Reciprocal arrangements under the Australia–New Zealand social security agreement apply in relation to certain New Zealand payments, including New Zealand Superannuation, Veterans Pension and Supported Living Payment.

Extra or supplementary benefits are payable to eligible recipients of the above payments and the same residency criteria apply.

Childcare Subsidy

Australian citizens and permanent residents can access the Childcare Subsidy, an income tested child care fee assistance payment, if they meet the relevant eligibility requirements. There are no residency period requirements.

Tax credits

The Working for Families Tax Credit program consists of four tax credits:

  • In-work tax credit: an income and work-tested tax credit for those with dependent children
  • Minimum family tax credit: an income and work-tested tax credit for families with a low income after tax—intended to ensure families have a minimum basic income
  • Family tax credit: payable in respect of each dependent child in the family and
  • Best Start: paid for newborns up to the age of one, or up to the age of three where family income is below a certain threshold.

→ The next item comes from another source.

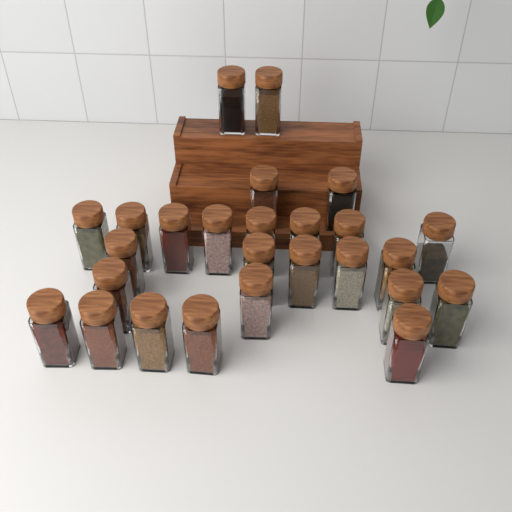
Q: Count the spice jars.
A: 26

Australian citizens and permanent residents qualify for Working for Families Tax Credits if they are considered a New Zealand tax resident. A New Zealand tax resident is someone who:

  • is in New Zealand for more than 183 days in any 12-month period and hasn’t become a non-resident or
  • has a ‘permanent place of abode’ in New Zealand or
  • is away from New Zealand in the service of the New Zealand government.

Recipients of the social security benefits listed in the previous section can be paid their family tax credit or best start tax credits with their benefits (via the Ministry of Social Development). Tax credits are normally paid via Inland Revenue.

Health care

Access to health care for Australians in New Zealand is generally equivalent to New Zealanders’ entitlements in Australia. Under the Reciprocal Health Care Agreement (RHCA), Australian citizens and permanent residents temporarily in New Zealand may access necessary public hospital treatment, pharmaceuticals and maternity services on the same terms as New Zealand citizens. Publicly funded health care beyond that provided for under the RHCA is available to Australians who are resident in New Zealand for two years or more, or who can demonstrate an intention to reside in New Zealand for two years or more.

Higher education

Australian citizens in New Zealand are classified as domestic students and do not require student visas. Australian citizens and New Zealand permanent residents need to have lived in New Zealand for at least three years before they are eligible for tertiary student allowances and student loans.